Suggs Lab uses tissue engineering to study tumors, vascular diseases

Areeba Khwaja

The human body has the amazing ability to heal itself naturally. However, sometimes even the body could use some help. 

The Suggs Lab in the Department of Biomedical Engineering at UT-Austin is working to provide that kick-start. Researchers are using tissue engineering to enhance healing and restore function in conditions such as cancerous tumor growths, inadequate blood supply and cardiac arrest. The lab uses stem cell therapy to promote vascular health and a model that sheds light on tumor growth in the human body, among other methods to improve the effectiveness of the heart. 

Tissue engineering is a way for researchers to start growing cells to restore, regenerate or improve damaged organs. To do this, scientists use synthesized structures that mimic the extracellular matrix, or a structure cells can grow on, to create a support system for new cell growth. They can then use these cells for further research. 

Shane Allen, a graduate biomedical engineering student who works in the Suggs Lab, uses 3-D hydrogels to better understand how tumors grow in the human body. 3-D hydrogels are large molecules that swell up when they come into contact with water. Researchers use 3-D hydrogels to manipulate and replicate the conditions of the human body.

“Instead of looking inside the cell, we study the outside of the cell to see what’s going on the tissue level,” Allen said.  

This year, the American Cancer Society predicts that 595,690 people will die of cancer in the United States alone. In his most recent State of the Union address, President Barack Obama called out to researchers and scientists to find a cure for cancer. Researchers across the United States are using lab techniques such as tissue engineering to better understand cancerous tumor growth. 

Allen said that he uses 3-D hydrogels to replicate the stiffness of tissue and measure how different cells respond to it. These factors give researchers clues about how cancer grows. For example, the stiffness of breast cancer tissue can show how aggressively the cancer is spreading, according to Allen.

“In theory, if we can understand the mechanism behind the interaction cells have with their environment and then block that mechanism, we can potentially use this pathway to administer tumor therapies,” Allen said.

In addition to cancer, researchers in the lab are working on therapies for ischemia, or reduced blood flow to certain areas of the body. Biomedical engineering graduate student Chelsea Kraynak studies how scientists can improve the lifespan of stem cells in the human body. 

Kraynak said that signaling between stem cells influences how fast the tissue can regenerate.

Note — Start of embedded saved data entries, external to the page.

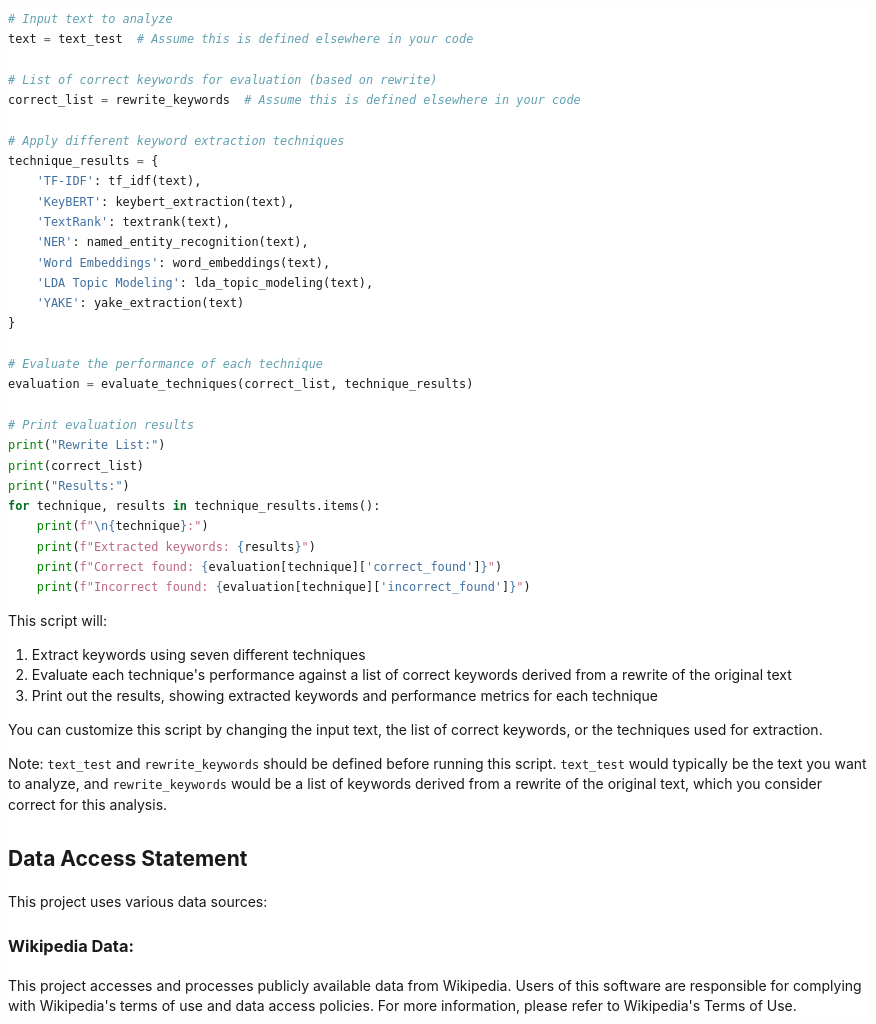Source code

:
 ```python
# Input text to analyze
text = text_test  # Assume this is defined elsewhere in your code

# List of correct keywords for evaluation (based on rewrite)
correct_list = rewrite_keywords  # Assume this is defined elsewhere in your code

# Apply different keyword extraction techniques
technique_results = {
    'TF-IDF': tf_idf(text),
    'KeyBERT': keybert_extraction(text),
    'TextRank': textrank(text),
    'NER': named_entity_recognition(text),
    'Word Embeddings': word_embeddings(text),
    'LDA Topic Modeling': lda_topic_modeling(text),
    'YAKE': yake_extraction(text)
}

# Evaluate the performance of each technique
evaluation = evaluate_techniques(correct_list, technique_results)

# Print evaluation results
print("Rewrite List:")
print(correct_list)
print("Results:")
for technique, results in technique_results.items():
    print(f"\n{technique}:")
    print(f"Extracted keywords: {results}")
    print(f"Correct found: {evaluation[technique]['correct_found']}")
    print(f"Incorrect found: {evaluation[technique]['incorrect_found']}")
```

This script will:
1. Extract keywords using seven different techniques
2. Evaluate each technique's performance against a list of correct keywords derived from a rewrite of the original text
3. Print out the results, showing extracted keywords and performance metrics for each technique

You can customize this script by changing the input text, the list of correct keywords, or the techniques used for extraction.

Note: `text_test` and `rewrite_keywords` should be defined before running this script. `text_test` would typically be the text you want to analyze, and `rewrite_keywords` would be a list of keywords derived from a rewrite of the original text, which you consider correct for this analysis.

## Data Access Statement

This project uses various data sources:

### Wikipedia Data:

This project accesses and processes publicly available data from Wikipedia.
Users of this software are responsible for complying with Wikipedia's terms of use and data access policies.
For more information, please refer to Wikipedia's Terms of Use.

However, stem cells struggle to survive in the harsh environment of the human body — they usually die within a few seconds after injection. 

“The idea is that by promoting their survival for longer, there would be an enhanced effect that the stem cell therapy would have on vascular regeneration,” Kraynak said. 

Kraynak’s research may help doctors treat peripheral artery disease, which results in reduced blood flow away from the heart to other parts of the body. Peripheral artery disease is a common symptom of chronic illnesses, such as diabetes and heart disease, according to Kraynak. 

While it will take time for the clinical applications of tissue engineering to become publicly available, advances in this field could potentially apply to many medical conditions. 

“Our goal is to design systems to regenerate and influence cellular behavior,” Allen said.